I am Frédéric, 31 years old and born and raised in Antwerp. Over the past 12 years I have become increasingly engaged with sustainable development and transition. Before I went to Uni, I wasn't actively engaged in or strongly aware of development issues; whether local or global. A number of specific courses on this topic triggered my curiosity though. A semester abroad in Mexico and a research stay in Nicaragua further fueled this drive to think about how to do things differently. In the past I have mostly been active in academic context (with Master studies in International Development and ongoing PhD studies in Development Studies on Green Microfinance). At the moment, however, I am very pleased to also be engaged on a more practical level, as a project officer on food waste at KOMOSIE (the umbrella organisation of environmental entrepreneurs in the social economy). In that position, I can further help to develop and promote the Schenkingsbeurs (www.schenkingsbeurs.be - an online platform for food surplus donations), and to coordinate a project - de Restjesfabriek - where food waste is valorised by turning it into new products, thereby creating jobs in the social economy. I believe that both projects are a good way to contribute to the growing awareness around food waste. In combination with job creation in the social economy, there is a clear case of trying to reach social, ecological and economic objectives. I notice that clear examples like that provide a strong inspiration for people who want to see change.

What competences would make you a good Generation T?

In recent years, I have gone back and forth between research and practice, and between the more local and the more global level. In addition, I have been involved with a number of different topics: fuel poverty, microfinance, rural development, climate change, food waste...

This combination of topics, perspectives and levels of analysis provides me with a strong background to contribute to a broad range of debates and activities related to Transition. I am eager to exchange ideas with other Generation T members, and to learn from their experiences.

Give specific example(s) on how your projects or activities make a difference and initiate change.

The two projects that I am currently involved with at KOMOSIE deal with food waste. One of the projects -www.schenkingsbeurs.be- facilitates the donation of food surplus (e.g. from supermarkets) to social organisations. It has a clear impact on the recuperation of food waste, and we contribute to awareness-raising among potential food donors.

In another project, we focus more on the creation of jobs in the social economy through the valorisation of food losses into new food products. This has impact in terms of providing job opportunities and the economic valorisation of food losses.

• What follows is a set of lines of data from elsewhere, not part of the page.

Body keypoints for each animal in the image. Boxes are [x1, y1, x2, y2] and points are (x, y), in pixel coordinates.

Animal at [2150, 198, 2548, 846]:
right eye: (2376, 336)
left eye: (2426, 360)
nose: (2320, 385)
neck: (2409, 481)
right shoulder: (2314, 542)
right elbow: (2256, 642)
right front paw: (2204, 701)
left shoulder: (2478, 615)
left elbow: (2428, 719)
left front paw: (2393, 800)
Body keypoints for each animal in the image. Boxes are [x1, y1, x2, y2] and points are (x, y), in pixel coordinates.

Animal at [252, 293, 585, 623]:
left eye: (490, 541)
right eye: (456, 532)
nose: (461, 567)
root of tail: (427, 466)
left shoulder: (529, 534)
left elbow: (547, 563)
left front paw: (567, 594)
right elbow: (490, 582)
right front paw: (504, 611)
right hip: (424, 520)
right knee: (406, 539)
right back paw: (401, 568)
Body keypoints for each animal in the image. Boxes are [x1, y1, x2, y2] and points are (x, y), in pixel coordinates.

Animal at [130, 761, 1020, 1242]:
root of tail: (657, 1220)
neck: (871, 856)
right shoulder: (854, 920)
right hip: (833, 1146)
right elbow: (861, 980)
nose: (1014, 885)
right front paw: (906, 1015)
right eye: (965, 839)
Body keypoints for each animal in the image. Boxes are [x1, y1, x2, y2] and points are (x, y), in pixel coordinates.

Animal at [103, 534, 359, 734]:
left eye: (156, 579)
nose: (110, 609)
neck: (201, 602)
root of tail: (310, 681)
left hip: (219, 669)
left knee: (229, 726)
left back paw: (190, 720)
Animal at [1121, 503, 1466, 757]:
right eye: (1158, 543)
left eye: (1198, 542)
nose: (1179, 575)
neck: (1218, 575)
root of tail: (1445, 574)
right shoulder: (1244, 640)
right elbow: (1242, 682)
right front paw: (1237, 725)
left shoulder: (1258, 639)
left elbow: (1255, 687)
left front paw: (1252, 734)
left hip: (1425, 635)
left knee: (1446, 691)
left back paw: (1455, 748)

I believe that the strength of both activities, in terms of initiating change, lies in their apparent simplicity. People can easily relate to the idea and see that there is a logical reasoning behind it. Nevertheless, much needs to be done before such valorisation of food losses becomes self-evident in practice.

In the context of my academic activities on sustainable development, the type of contribution to change would be less direct. Nevertheless, as a participant at conferences, author of articles, or researcher in the field I had the opportunity to sow some ideas which will hopefully grow to contribute to change (no matter how small). The freedom to explore ideas that are more 'out of the box' and that do not require immediate results has its advantages and disadvantages, but it is certainly absolutely necessary to show possible pathways of change that otherwise would maybe not be taken into consideration.